__EXCERPTED TEXT__:
◆ ◆ ◆ ◆

The court held that parents have a substantive due process right to participate in decisions regarding their children’s mental health, including information about gender dysphoria. The injunction prohibits the enforcement of AB 1955 against the specific parent-plaintiffs who challenged the governor’s policy while the case remains on appeal.

The Holding in Mirabelli v. Bonta (607 U.S. 492)

The Ninth Circuit’s decision to rule against the state’s position is rooted in the Supreme Court’s recent guidance on parental rights and standing.

  • Standing as “Objects” of Regulation: The Supreme Court held that parents who object to state policies that conceal their children’s gender-related mental health symptoms are the “objects” of the regulation, granting them Article III standing to sue.

  • Substantive Due Process: The Mirabelli Court reaffirmed that parents possess primary authority over the “upbringing and education of children,” which includes the right not to be excluded from decisions regarding a child’s mental health.

  • No Individualized Showing Required: The Court clarified that parents do not need to prove their specific child is currently experiencing gender dysphoria to maintain a challenge; the mere fact that they object to the state’s secrecy policy is sufficient.

Impact on Parental Rights and Gender Information

By applying the Mirabelli framework, the Ninth Circuit determined that AB 1955 functions as an unlawful impediment to a constitutional requirement. The court found that because the law regulates school information exchanges regarding a pupil’s gender identity or expression, it directly impacts the ability of parents to fulfill their constitutional role in their children’s care.

Case Timeline

  • December 2024–Early 2026: The City of Huntington Beach and various parents sued to challenge California policies; the Ninth Circuit previously denied injunctions due to standing concerns.

  • June 18, 2026: The Ninth Circuit reversed its stance, granting the preliminary injunction following the Mirabelli decision.

Arguments

  • Plaintiffs (Huntington Beach, et al.): Argued that AB 1955 unconstitutionally blocks parents from critical information about their children’s mental health.

  • Defendants (Gavin Newsom, et al.): Argued that the plaintiffs lacked standing and could not demonstrate a substantial risk of injury or that their school districts would otherwise disclose the information.

◆ ◆ ◆ ◆

(Dataset entries)
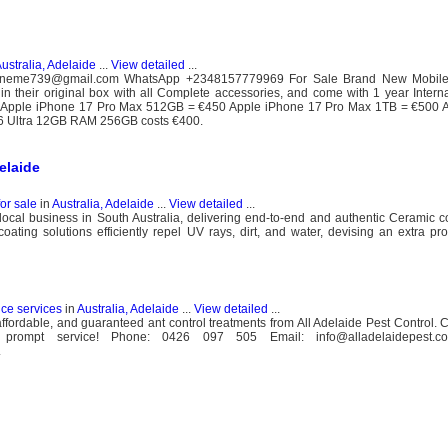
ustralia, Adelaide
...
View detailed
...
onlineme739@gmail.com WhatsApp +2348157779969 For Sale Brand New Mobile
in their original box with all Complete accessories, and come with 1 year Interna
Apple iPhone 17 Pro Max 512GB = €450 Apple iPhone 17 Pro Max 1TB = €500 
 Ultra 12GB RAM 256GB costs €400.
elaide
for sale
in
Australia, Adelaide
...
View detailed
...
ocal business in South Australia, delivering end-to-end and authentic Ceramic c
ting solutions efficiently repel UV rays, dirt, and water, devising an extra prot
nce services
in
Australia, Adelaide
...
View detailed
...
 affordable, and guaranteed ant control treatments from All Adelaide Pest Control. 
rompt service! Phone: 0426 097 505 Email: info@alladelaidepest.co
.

◆ ◆ ◆ ◆

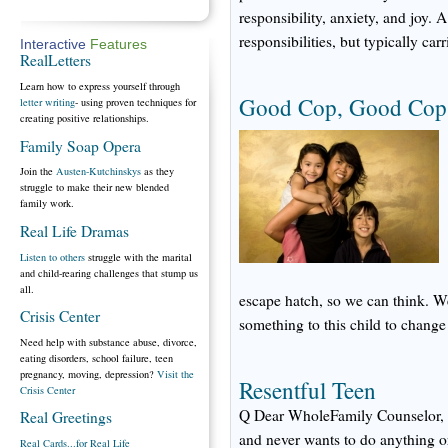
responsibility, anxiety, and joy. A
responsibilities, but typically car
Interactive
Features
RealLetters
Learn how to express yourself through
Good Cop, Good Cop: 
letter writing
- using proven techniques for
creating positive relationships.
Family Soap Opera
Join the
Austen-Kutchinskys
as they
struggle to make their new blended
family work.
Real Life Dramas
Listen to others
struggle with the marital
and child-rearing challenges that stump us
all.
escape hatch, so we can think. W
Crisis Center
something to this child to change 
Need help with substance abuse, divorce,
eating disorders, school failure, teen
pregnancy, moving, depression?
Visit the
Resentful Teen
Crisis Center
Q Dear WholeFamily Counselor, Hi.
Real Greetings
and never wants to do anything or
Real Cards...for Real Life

◆ ◆ ◆ ◆

__TASK REQUIREMENTS__:
1. In the text on the AB 1955 ruling, list the labels that open the bullet points under the heading on the holding in Mirabelli v. Bonta.
2. Carry on the text on the AB 1955 ruling, picking up right after the defendants' argument that ends it.

__OUTPUTS FOR THE TASKS__:
1.
Standing as "Objects" of Regulation
Substantive Due Process
No Individualized Showing Required

2.
Court’s Reasoning

The panel concluded that Mirabelli effectively demolished the state’s standing arguments. The court held that because AB 1955 prohibits mandatory reporting policies that the Constitution may require, the objecting parents are the targets of the law and are therefore entitled to injunctive relief. Furthermore, the court emphasized that the deprivation of constitutional rights inherently constitutes irreparable harm.

Legal Analysis

The Ninth Circuit’s decision represents a definitive check on the state’s regulatory authority regarding parental notification. By siding with the City of Huntington Beach and the parents, the court has prioritized parental access to mental health information over the state’s policy of withholding such data without student consent.

The practical application of this rule is broad: the state can no longer rely on the argument that parents must prove a “certainly impending” injury to challenge secrecy policies. As long as a parent objects to a policy that prevents the school from sharing information about gender identity or dysphoria, they now have a clear path to seek judicial intervention.

What to Expect Next

The case remains pending in the Ninth Circuit Court of Appeals. The injunction will remain in force until the court reaches a final decision on the merits of the appeal.

Citations

  • Ninth Circuit Court of Appeals, Order in City of Huntington Beach, et al. v. Gavin Newsom, et al., No. 25-3826 (June 18, 2026).

  • Supreme Court of the United States, Mirabelli v. Bonta, 607 U.S. 492 (2026).